In the fall of 2017, surface water samples were collected from 15 urban wetlands throughout the Cleveland, Ohio metropolitan area prior to the first road salt deicer applications of the season, and analyzed for major ion concentrations. The objective of the study was to quantify major ion concentrations in wetland surface water in correlation to catchment impervious surface cover. By sampling multiple urban wetlands throughout the Cleveland metropolitan area, the study provides a survey of wetland surface water ion composition and evidence of freshwater salinization in the region.
Results/Conclusions
As the result of anion analysis, chloride and sulfate were found in elevated concentrations in most sampling sites. The average chloride concentration was 68 mg/L and the highest observed concentration was 274 mg/L. The average sulfate concentration was 66 mg/L and the highest observed concentration was 349 mg/L. Preliminary analyses suggest that percent impervious surface cover within a 500-meter buffer area is positively correlated to elevated chloride and sulfate concentrations.
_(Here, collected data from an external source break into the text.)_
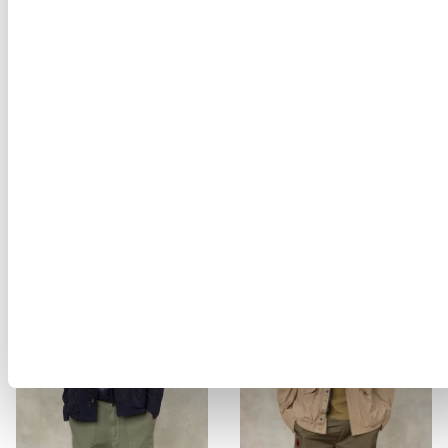
WILDLEDER-BOMBER ALLEN
T-SHIRT BOSTON SELKIRK
$ 868.00
$ 520.80
$ 102.00
$ 61.20
-40%
-40%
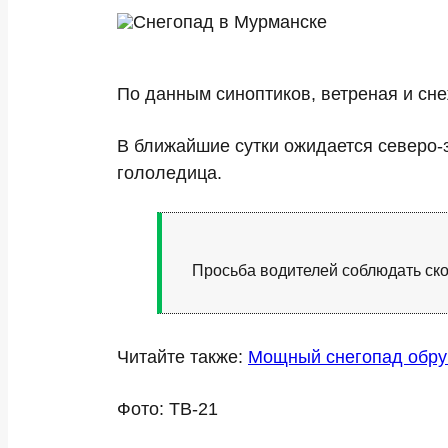
По данным синоптиков, ветреная и сне
В ближайшие сутки ожидается северо-з
гололедица.
Просьба водителей соблюдать ско
Читайте также:
Мощный снегопад обру
Фото: ТВ-21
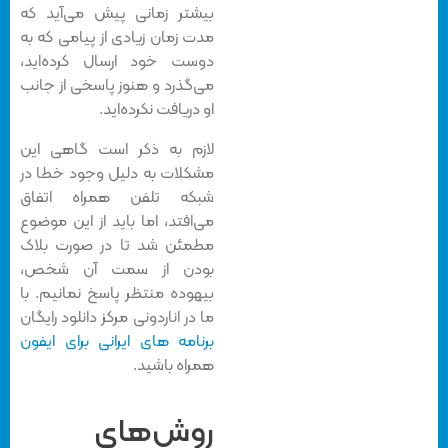
بیشتر زمانی پیش می‌آید که
مدت زمان زیادی از پیامی که به
دوست خود ارسال کرده‌اید،
می‌گذرد و هنوز پاسخی از جانب
او دریافت نکرده‌اید.
لازم به ذکر است گاهی این
مشکلات به دلیل وجود خطا در
شبکه تلفن همراه اتفاق
می‌افتد، اما باید از این موضوع
مطمئن شد تا در صورت بلاک
بودن از سمت آن شخص،
بیهوده منتظر پاسخ نمانیم. با
ما در اناردونی مرکز دانلود رایگان
برنامه های ایرانی برای ایفون
همراه باشید.
روش‌های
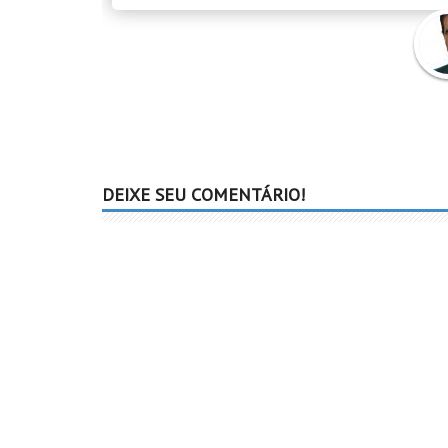
Diva
Fran
DEIXE SEU COMENTÁRIO!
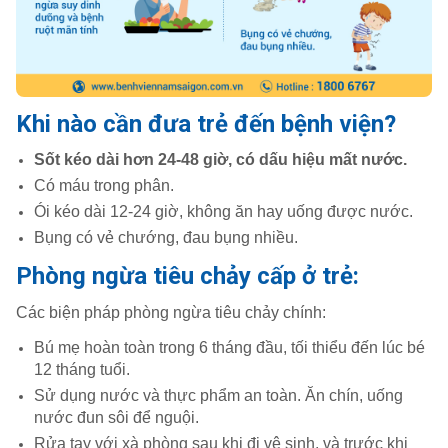
Khi nào cần đưa trẻ đến bệnh viện?
Sốt kéo dài hơn 24-48 giờ, có dấu hiệu mất nước.
Có máu trong phân.
Ói kéo dài 12-24 giờ, không ăn hay uống được nước.
Bụng có vẻ chướng, đau bụng nhiều.
Phòng ngừa tiêu chảy cấp ở trẻ:
Các biện pháp phòng ngừa tiêu chảy chính:
Bú mẹ hoàn toàn trong 6 tháng đầu, tối thiểu đến lúc bé
12 tháng tuổi.
Sử dụng nước và thực phẩm an toàn. Ăn chín, uống
nước đun sôi để nguội.
Rửa tay với xà phòng sau khi đi vệ sinh, và trước khi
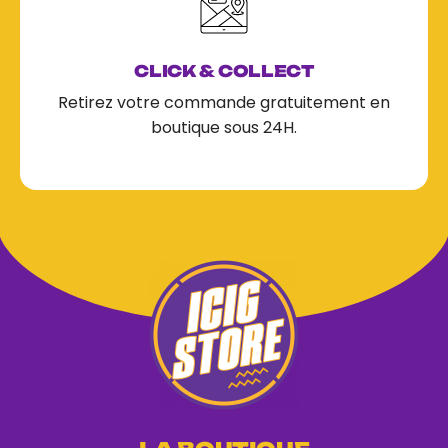
CLICK & COLLECT
Retirez votre commande gratuitement en
boutique sous 24H.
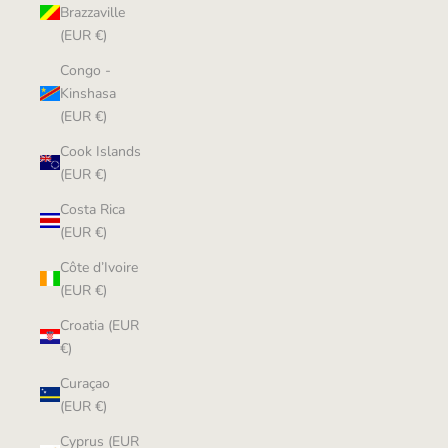
Brazzaville
(EUR €)
Congo -
Kinshasa
(EUR €)
Cook Islands
(EUR €)
Costa Rica
(EUR €)
Côte d’Ivoire
(EUR €)
Croatia (EUR
€)
Curaçao
(EUR €)
Cyprus (EUR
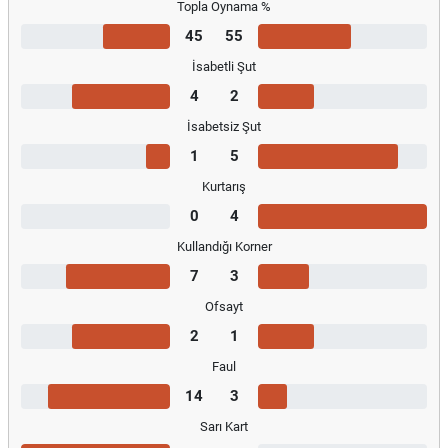
Topla Oynama %
45
55
İsabetli Şut
4
2
İsabetsiz Şut
1
5
Kurtarış
0
4
Kullandığı Korner
7
3
Ofsayt
2
1
Faul
14
3
Sarı Kart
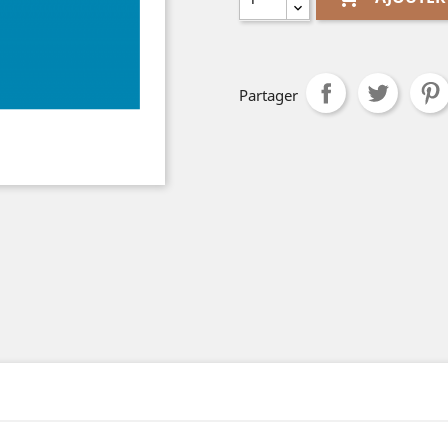
Partager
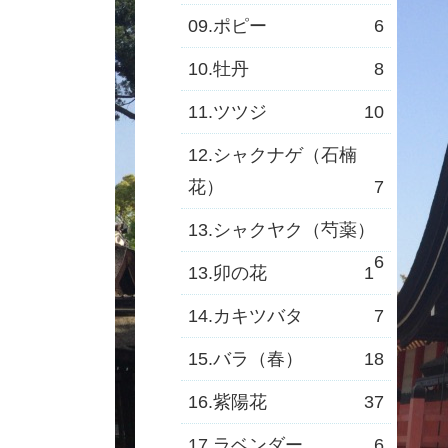
09.ポピー
6
10.牡丹
8
11.ツツジ
10
12.シャクナゲ（石楠
花）
7
13.シャクヤク（芍薬）
6
13.卯の花
1
14.カキツバタ
7
15.バラ（春）
18
16.紫陽花
37
17.ラベンダー
6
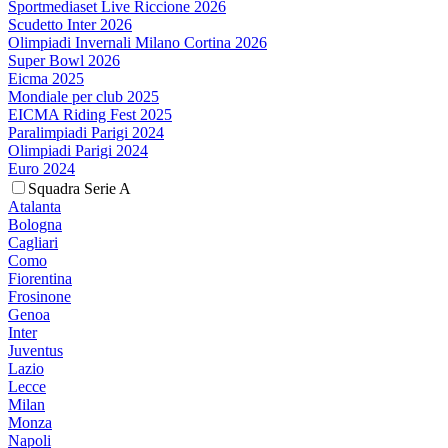
Sportmediaset Live Riccione 2026
Scudetto Inter 2026
Olimpiadi Invernali Milano Cortina 2026
Super Bowl 2026
Eicma 2025
Mondiale per club 2025
EICMA Riding Fest 2025
Paralimpiadi Parigi 2024
Olimpiadi Parigi 2024
Euro 2024
Squadra Serie A
Atalanta
Bologna
Cagliari
Como
Fiorentina
Frosinone
Genoa
Inter
Juventus
Lazio
Lecce
Milan
Monza
Napoli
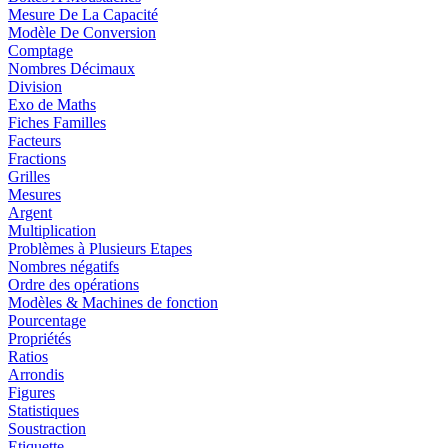
Mesure De La Capacité
Modèle De Conversion
Comptage
Nombres Décimaux
Division
Exo de Maths
Fiches Familles
Facteurs
Fractions
Grilles
Mesures
Argent
Multiplication
Problèmes à Plusieurs Etapes
Nombres négatifs
Ordre des opérations
Modèles & Machines de fonction
Pourcentage
Propriétés
Ratios
Arrondis
Figures
Statistiques
Soustraction
Etiquette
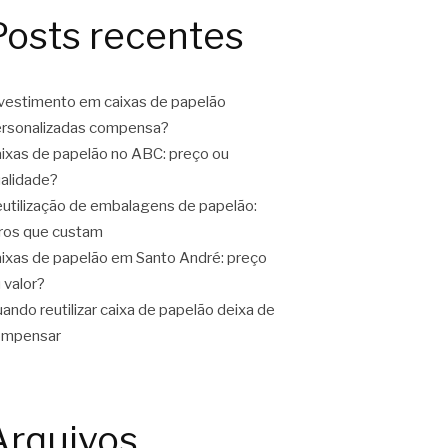
Posts recentes
vestimento em caixas de papelão
rsonalizadas compensa?
ixas de papelão no ABC: preço ou
alidade?
utilização de embalagens de papelão:
ros que custam
ixas de papelão em Santo André: preço
 valor?
ando reutilizar caixa de papelão deixa de
ompensar
Arquivos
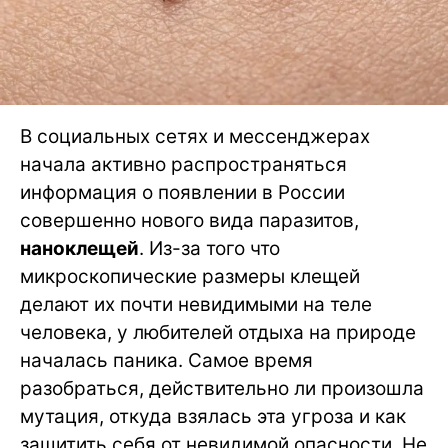
В социальных сетях и мессенджерах
начала активно распространяться
информация о появлении в России
совершенно нового вида паразитов,
наноклещей
. Из-за того что
микроскопические размеры клещей
делают их почти невидимыми на теле
человека, у любителей отдыха на природе
началась паника. Самое время
разобраться, действительно ли произошла
мутация, откуда взялась эта угроза и как
защитить себя от невидимой опасности. Не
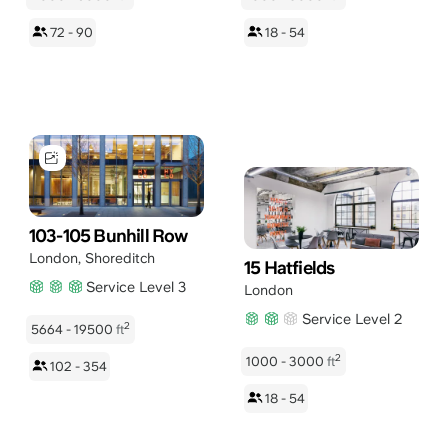
72 - 90
18 - 54
103-105 Bunhill Row
London
,
Shoreditch
15 Hatfields
Service Level 3
London
Service Level 2
2
5664 - 19500
ft
2
1000 - 3000
ft
102 - 354
18 - 54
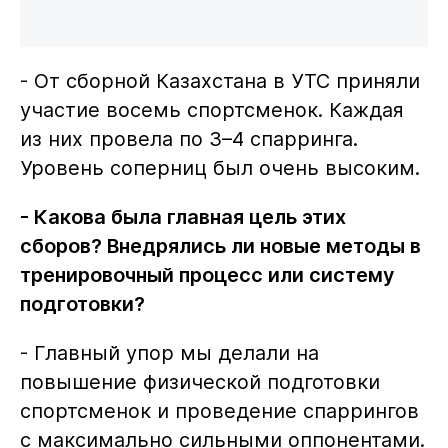
- От сборной Казахстана в УТС приняли
участие восемь спортсменок. Каждая
из них провела по 3–4 спарринга.
Уровень соперниц был очень высоким.
- Какова была главная цель этих
сборов? Внедрялись ли новые методы в
тренировочный процесс или систему
подготовки?
- Главный упор мы делали на
повышение физической подготовки
спортсменок и проведение спаррингов
с максимально сильными оппонентами.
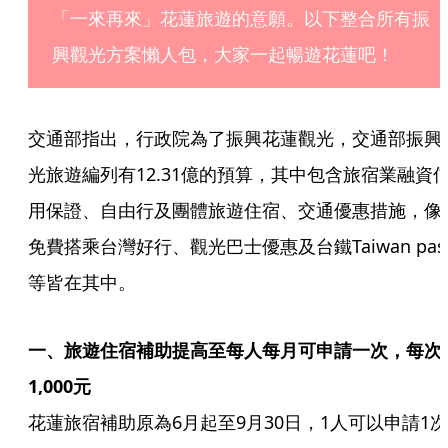
「一來再來」花蓮旅遊的意願。以下整合所有振
興觀光方案懶人包，大家一起暢遊花蓮吧！
交通部指出，行政院為了振興花蓮觀光，交通部振興
光旅遊編列有12.31億的預算，其中包含旅宿業融資
用保證、自由行及團體旅遊住宿、交通優惠措施，像
免費搭乘台灣好行、觀光巴士優惠及台鐵Taiwan pas
等皆在其中。
一、旅遊住宿補助提高至每人每月可申請一次，每次
1,000元
花蓮旅宿補助原為6月起至9月30日，1人可以申請1次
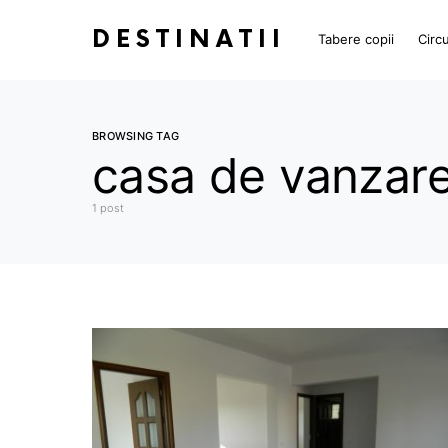
DESTINATII
Tabere copii
Circu
BROWSING TAG
casa de vanzare
1 post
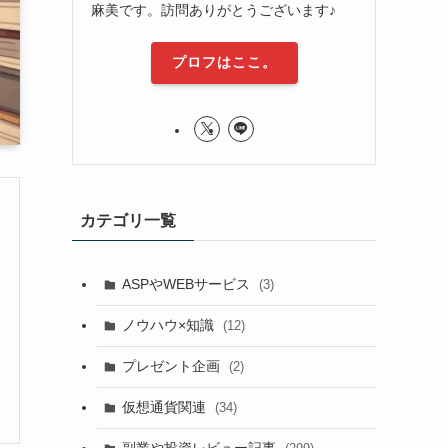
麻美です。訪問ありがとうございます♪
プロフはここ。
カテゴリ一覧
ASPやWEBサービス
(3)
ノウハウ×知識
(12)
プレゼント企画
(2)
仮想通貨関連
(34)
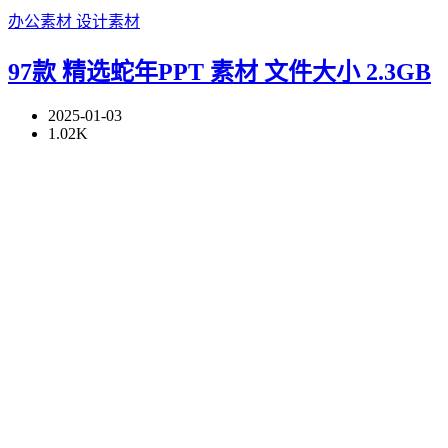
办公素材
设计素材
97款 精选蛇年PPT 素材 文件大小 2.3GB
2025-01-03
1.02K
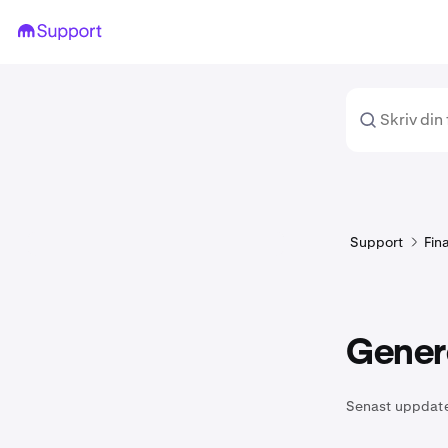
Support
Fin
Gener
Senast uppdat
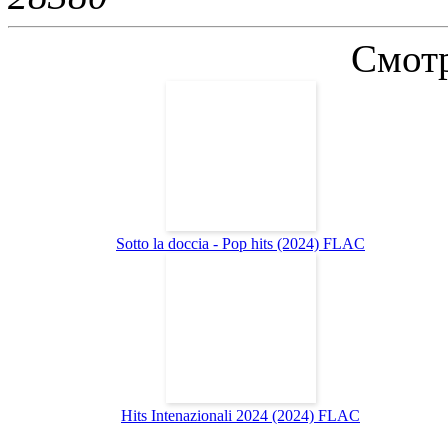
Смотр
Sotto la doccia - Pop hits (2024) FLAC
Hits Intenazionali 2024 (2024) FLAC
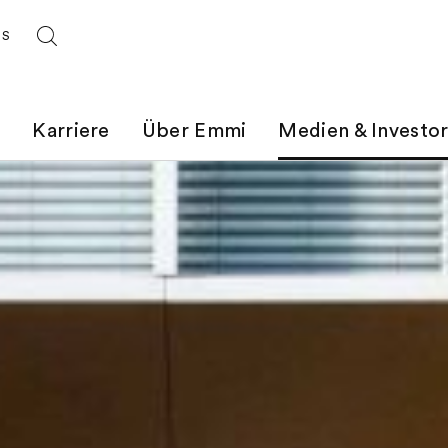
ES
t
Karriere
Über Emmi
Medien & Investo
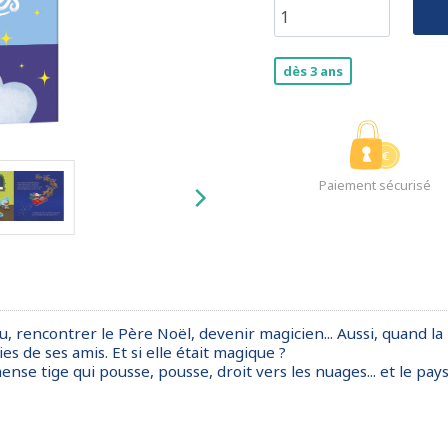
dès 3 ans
Paiement sécurisé
au, rencontrer le Père Noël, devenir magicien... Aussi, quand 
es de ses amis. Et si elle était magique ?
e tige qui pousse, pousse, droit vers les nuages... et le pays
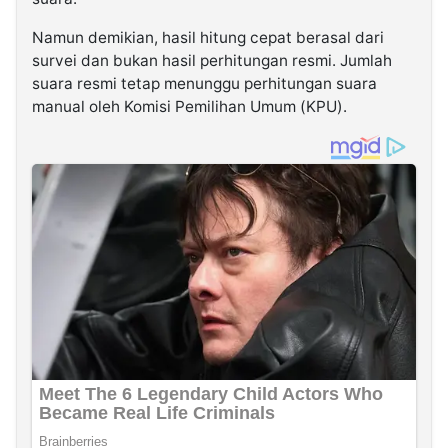
Namun demikian, hasil hitung cepat berasal dari
survei dan bukan hasil perhitungan resmi. Jumlah
suara resmi tetap menunggu perhitungan suara
manual oleh Komisi Pemilihan Umum (KPU).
These results show that chloride and sulfate concentrations are elevated in wetland surface water months after the last application of salt deicers from the previous winter. This suggests that salts may be stored in wetlands long term or alternatively, salt inputs from various sources contribute to freshwater salinization in the region. These data are single sampling moments and therefore represent a snapshot of water chemistry in the study sites. A future study will sample pore water ion concentrations to obtain a better understanding of background ion concentrations in the study sites, as well as experimentally test the biogeochemical implications of elevated ion concentrations on the phosphorus retention in sediments.